Excerpt provided =>
· · ·

Municipal building in Lydney, Gloucestershire, England

Lydney Town Hall is a municipal structure in the High Street, Lydney, Gloucestershire, England. The structure, which is used as an events venue, is listed by the local authority as a "building of local architectural or historical interest".

==History==
In the 1880s, following significant population growth associated with the town's role as a port for the shipment of coal and timber, a group of local businessmen decided to form a company to finance and to erect a town hall. The land selected for the new building, which was to the immediate south of the market cross, was donated by the lord of the manor, Charles Bathurst (1837–1907) of Lydney Park.

· · ·

Information supplied =>

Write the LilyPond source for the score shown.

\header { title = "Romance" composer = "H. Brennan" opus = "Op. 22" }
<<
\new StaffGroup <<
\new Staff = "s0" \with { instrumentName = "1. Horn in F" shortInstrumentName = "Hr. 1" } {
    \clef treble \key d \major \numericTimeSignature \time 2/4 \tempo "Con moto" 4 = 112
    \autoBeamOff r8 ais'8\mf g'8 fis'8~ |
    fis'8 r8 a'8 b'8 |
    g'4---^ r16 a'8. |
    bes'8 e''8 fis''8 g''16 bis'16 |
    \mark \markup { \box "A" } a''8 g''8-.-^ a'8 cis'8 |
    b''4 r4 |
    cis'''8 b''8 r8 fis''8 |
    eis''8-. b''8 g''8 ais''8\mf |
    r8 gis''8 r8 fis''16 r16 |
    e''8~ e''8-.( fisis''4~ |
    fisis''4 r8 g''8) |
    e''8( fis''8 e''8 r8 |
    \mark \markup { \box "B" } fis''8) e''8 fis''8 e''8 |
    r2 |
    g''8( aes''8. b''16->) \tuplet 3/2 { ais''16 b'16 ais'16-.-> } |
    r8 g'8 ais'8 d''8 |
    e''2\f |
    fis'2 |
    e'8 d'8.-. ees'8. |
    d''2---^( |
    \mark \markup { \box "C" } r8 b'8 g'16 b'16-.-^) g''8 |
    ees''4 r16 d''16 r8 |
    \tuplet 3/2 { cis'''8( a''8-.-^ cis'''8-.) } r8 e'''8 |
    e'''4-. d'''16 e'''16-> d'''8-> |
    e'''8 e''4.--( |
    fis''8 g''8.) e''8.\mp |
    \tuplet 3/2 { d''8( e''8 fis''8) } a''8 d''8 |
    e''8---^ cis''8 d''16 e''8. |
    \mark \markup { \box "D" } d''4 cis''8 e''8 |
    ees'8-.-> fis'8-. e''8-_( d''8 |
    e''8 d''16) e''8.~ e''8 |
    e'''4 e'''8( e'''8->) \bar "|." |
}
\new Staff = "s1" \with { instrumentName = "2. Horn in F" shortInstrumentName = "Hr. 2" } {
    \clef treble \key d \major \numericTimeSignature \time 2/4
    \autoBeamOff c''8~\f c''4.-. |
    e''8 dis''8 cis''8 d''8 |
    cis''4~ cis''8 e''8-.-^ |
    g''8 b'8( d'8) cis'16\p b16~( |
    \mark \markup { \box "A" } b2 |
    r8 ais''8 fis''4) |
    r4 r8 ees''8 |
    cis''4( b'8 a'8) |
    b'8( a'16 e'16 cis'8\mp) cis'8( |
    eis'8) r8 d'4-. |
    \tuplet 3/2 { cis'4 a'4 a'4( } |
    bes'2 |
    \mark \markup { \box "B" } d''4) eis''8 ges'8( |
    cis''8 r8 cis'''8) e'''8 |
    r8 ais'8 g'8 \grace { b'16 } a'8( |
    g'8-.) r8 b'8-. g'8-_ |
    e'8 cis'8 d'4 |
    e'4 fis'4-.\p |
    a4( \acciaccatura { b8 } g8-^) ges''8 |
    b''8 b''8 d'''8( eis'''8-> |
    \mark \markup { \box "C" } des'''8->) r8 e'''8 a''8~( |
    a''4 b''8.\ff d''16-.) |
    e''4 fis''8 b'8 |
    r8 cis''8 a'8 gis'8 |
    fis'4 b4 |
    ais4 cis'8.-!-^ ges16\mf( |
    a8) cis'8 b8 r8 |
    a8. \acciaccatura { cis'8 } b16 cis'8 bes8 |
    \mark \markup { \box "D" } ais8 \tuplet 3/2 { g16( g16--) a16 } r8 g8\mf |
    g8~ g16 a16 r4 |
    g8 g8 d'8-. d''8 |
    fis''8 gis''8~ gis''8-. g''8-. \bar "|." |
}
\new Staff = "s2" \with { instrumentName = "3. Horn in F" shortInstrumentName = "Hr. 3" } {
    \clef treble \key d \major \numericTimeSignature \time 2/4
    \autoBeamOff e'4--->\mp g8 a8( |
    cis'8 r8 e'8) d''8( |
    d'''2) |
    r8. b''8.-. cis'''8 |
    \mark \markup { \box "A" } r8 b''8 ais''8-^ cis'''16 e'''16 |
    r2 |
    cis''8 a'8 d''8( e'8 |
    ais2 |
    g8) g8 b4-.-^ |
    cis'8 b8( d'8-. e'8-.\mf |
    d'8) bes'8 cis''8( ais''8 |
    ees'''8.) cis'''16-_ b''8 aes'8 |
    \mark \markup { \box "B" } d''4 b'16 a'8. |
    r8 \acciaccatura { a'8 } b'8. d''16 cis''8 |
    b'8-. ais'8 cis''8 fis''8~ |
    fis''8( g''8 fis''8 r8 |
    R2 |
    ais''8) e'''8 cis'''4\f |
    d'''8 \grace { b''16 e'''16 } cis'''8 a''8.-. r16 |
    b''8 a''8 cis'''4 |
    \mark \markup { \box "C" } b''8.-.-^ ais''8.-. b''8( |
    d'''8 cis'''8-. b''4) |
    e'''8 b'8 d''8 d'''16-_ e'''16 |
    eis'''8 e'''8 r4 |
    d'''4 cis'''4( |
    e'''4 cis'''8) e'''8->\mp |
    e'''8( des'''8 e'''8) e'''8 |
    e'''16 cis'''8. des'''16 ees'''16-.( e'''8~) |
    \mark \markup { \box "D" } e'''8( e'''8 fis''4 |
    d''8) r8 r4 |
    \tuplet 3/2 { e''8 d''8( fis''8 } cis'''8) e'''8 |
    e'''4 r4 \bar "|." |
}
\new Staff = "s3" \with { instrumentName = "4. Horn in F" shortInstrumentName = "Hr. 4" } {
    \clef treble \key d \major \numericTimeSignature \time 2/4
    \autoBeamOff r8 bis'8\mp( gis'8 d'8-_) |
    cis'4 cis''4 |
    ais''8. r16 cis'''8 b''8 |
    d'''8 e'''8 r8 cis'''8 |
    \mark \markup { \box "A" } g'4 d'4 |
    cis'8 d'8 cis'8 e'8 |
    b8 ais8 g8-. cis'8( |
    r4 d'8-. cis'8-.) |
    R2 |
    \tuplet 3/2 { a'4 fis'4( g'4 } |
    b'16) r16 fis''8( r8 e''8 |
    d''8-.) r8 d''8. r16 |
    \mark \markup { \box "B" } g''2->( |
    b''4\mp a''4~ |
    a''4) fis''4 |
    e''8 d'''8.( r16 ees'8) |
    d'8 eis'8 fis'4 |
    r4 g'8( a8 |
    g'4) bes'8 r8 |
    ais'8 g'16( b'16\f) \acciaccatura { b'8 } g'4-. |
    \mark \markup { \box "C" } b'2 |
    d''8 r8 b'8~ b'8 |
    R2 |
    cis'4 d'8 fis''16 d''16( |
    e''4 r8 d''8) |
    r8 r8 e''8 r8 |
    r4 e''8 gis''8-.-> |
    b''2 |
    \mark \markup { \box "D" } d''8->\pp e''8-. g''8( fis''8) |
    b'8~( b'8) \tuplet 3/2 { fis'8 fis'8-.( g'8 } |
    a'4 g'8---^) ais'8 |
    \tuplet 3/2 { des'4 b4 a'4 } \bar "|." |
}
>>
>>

· · ·

What to work on =>
1 – In the text on Lydney Town Hall, who donated the land for the new building?
2 – Repeat everything in the Lydney Town Hall text from "Lydney Town Hall" down to "of Lydney Park.".

Results =>
1 – Charles Bathurst (1837–1907) of Lydney Park, the lord of the manor, donated the land.

2 –
Lydney Town Hall is a municipal structure in the High Street, Lydney, Gloucestershire, England. The structure, which is used as an events venue, is listed by the local authority as a "building of local architectural or historical interest".

==History==
In the 1880s, following significant population growth associated with the town's role as a port for the shipment of coal and timber, a group of local businessmen decided to form a company to finance and to erect a town hall. The land selected for the new building, which was to the immediate south of the market cross, was donated by the lord of the manor, Charles Bathurst (1837–1907) of Lydney Park.